"Oh," Mr. Childs said, clapping his niece on the shoulder so heartily that her ice-cream spilled over, "of course I know, now, that it's always been Laura!"
"Yes," Fred agreed, gaily, "he's been dead set for Lolly for the last two years."
So she got through with the Day.... When she reached home, and up in her own room took off the yellow hat, she took off that gallant smile, too; she had worn it until the muscles about her lips were stiff. She was profoundly fatigued; too fatigued to feel anything but relief that the wedding was over. Even the old ache of wishing she "hadn't told him" was numbed. It was part of the generosity of her honest, sore young heart, that she felt a faint satisfaction in the fact that, anyhow, he was happy; as for Laura—"how mean I am to—dislike her!

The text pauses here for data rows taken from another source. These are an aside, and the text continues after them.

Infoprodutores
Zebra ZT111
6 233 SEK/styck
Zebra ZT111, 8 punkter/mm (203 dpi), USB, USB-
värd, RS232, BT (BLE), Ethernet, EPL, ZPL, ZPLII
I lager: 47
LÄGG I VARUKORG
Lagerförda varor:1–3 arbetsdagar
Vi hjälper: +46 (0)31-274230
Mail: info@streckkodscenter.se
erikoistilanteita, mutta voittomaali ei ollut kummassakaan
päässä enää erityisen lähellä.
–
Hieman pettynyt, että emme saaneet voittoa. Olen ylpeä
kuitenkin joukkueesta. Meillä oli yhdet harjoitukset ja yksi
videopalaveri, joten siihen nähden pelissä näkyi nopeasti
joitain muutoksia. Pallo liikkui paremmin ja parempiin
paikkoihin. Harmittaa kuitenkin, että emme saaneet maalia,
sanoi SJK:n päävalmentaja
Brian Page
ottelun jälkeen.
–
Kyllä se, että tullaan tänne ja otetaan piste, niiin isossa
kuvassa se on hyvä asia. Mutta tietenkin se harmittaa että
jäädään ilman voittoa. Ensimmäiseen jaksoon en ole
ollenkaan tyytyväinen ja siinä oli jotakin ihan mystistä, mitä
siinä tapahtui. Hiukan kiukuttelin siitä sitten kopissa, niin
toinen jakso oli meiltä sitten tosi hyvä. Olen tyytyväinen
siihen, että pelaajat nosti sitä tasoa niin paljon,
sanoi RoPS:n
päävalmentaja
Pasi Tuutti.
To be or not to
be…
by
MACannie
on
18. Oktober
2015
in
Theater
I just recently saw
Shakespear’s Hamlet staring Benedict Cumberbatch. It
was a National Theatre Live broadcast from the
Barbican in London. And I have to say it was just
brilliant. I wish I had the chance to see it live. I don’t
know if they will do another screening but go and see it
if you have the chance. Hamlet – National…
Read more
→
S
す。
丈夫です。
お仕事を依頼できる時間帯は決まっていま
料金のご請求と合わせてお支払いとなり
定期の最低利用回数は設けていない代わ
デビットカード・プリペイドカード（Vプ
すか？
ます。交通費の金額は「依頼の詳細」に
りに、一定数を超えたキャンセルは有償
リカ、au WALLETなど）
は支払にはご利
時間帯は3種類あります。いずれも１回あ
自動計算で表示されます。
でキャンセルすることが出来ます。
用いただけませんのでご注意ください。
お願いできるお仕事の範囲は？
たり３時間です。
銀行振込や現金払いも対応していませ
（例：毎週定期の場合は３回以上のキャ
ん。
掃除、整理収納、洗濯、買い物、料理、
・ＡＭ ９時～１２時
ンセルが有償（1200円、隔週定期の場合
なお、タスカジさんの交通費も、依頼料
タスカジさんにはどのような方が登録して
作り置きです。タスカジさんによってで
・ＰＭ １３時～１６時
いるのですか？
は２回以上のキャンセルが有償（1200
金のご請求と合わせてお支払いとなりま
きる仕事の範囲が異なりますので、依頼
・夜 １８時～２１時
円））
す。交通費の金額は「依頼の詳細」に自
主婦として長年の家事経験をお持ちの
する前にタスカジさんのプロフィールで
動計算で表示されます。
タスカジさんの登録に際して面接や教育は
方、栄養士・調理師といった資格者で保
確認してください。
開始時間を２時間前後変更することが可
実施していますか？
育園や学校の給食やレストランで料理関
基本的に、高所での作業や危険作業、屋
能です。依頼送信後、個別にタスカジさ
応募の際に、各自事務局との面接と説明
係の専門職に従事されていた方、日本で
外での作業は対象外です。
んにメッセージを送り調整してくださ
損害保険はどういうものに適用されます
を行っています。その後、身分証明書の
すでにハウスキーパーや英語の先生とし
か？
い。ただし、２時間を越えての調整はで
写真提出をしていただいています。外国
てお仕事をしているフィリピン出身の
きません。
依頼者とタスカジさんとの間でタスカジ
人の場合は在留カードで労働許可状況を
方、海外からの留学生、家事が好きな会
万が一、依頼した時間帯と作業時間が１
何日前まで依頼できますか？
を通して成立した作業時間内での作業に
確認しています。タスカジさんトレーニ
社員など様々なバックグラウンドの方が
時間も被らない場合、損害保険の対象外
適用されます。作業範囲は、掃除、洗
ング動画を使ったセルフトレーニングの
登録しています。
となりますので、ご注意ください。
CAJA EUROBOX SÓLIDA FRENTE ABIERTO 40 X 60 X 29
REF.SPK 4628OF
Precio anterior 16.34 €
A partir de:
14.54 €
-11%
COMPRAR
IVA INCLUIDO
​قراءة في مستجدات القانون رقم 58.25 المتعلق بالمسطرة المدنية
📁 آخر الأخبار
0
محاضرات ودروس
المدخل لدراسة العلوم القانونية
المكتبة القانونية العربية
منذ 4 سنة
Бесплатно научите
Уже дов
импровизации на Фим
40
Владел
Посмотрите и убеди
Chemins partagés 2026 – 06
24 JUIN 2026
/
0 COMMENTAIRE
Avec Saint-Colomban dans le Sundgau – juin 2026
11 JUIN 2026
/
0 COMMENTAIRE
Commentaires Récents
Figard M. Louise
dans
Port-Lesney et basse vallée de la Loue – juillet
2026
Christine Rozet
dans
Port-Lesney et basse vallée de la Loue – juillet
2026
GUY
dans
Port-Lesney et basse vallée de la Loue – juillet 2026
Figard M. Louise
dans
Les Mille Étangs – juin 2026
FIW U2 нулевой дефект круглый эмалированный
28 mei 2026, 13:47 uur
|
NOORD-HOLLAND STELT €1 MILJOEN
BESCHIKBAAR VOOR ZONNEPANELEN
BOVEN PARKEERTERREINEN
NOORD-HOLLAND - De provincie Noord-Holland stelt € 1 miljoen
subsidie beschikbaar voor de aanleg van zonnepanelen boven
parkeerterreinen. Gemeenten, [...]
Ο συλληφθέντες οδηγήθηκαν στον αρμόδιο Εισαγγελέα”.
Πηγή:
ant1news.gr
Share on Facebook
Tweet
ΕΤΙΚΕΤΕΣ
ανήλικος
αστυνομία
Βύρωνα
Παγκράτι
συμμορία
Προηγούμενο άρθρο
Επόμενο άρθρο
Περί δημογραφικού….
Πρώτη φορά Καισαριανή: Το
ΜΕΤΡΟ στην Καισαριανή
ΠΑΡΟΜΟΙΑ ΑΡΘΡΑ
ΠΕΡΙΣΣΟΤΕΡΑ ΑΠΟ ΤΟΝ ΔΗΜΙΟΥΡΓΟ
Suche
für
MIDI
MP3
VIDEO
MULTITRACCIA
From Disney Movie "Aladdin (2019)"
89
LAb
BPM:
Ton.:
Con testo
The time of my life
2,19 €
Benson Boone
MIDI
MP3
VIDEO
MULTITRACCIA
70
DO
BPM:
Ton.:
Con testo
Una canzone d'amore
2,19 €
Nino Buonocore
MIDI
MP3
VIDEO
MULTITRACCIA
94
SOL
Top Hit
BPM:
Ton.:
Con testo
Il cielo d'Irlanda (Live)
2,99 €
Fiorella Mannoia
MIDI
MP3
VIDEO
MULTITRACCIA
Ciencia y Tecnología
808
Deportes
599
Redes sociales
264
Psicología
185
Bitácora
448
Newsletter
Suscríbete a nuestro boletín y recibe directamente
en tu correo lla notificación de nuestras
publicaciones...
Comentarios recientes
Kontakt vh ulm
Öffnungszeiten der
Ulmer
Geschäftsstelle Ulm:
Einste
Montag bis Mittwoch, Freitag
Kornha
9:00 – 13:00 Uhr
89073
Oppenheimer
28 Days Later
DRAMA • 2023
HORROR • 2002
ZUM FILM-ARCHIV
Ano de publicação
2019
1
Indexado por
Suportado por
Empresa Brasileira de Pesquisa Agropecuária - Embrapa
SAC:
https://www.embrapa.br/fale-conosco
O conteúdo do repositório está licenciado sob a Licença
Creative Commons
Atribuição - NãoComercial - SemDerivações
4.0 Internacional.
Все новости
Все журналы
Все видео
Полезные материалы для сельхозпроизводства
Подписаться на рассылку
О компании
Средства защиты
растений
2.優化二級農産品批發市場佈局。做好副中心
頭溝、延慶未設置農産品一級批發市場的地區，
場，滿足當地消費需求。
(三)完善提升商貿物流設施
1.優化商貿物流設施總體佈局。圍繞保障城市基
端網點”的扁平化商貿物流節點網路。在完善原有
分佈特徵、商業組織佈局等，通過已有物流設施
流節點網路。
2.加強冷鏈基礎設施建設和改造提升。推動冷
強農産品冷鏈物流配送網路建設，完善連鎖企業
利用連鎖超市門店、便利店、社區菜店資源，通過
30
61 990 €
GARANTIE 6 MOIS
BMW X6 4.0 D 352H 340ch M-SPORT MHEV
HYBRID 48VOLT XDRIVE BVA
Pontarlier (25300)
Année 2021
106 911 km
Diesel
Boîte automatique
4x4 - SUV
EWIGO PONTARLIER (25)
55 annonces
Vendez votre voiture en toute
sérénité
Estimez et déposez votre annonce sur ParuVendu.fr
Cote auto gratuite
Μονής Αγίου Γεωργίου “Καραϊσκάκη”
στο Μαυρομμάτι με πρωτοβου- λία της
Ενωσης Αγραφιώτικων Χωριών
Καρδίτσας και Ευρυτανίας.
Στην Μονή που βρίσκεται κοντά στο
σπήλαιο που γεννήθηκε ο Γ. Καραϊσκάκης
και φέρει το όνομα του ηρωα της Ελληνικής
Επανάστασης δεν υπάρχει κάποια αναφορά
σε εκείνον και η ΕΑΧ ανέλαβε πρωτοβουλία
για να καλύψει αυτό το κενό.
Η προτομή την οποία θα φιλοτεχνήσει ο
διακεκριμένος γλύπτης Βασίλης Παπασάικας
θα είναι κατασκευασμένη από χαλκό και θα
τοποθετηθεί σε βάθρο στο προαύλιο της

It wasn't her fault, and she's just the same old Lolly. I won't dislike her! I'll love her, just as I've always loved her." When she went down to dinner that night she put the smile on again, and was very airy and smart in her comments to Mrs. Payton upon the Childs family, and the company in general.
"Laura was perfectly sweet! But Aunt Bessie is too fat to wear such tight clothes. Why do the fat fifties always wear tight clothes?... Grandmother wasn't shy on powder, was she?... Billy-boy would talk about Bacon at his own funeral!... How many kinds of a fool do you suppose that old hag, Maria Spencer, is?... I—I guess I'll go to bed. I was an idiot to eat ice-cream; it always makes my head ache."
Perhaps her head ached too badly for sleep. At any rate, hours later, when 15 Payton Street had sunk into midnight darkness, she heard a board creak under a careful step in the hall, and sat up in bed, saying, sharply, "Who's that?"
"It's I, dear. Don't be frightened." Mrs. Payton came feeling her way across the room to Fred's bedside.
"Is anything the matter? Is Mortimore—"
"No, no; nothing! Only, Freddy, my darling, I—I just want to tell you something." She sat down on the edge of the bed, and Frederica heard her draw in her breath in a sob.
"Mother! Are you ill?"
"No—no. But Freddy, I—I didn't mean it when I said that about Mortimore."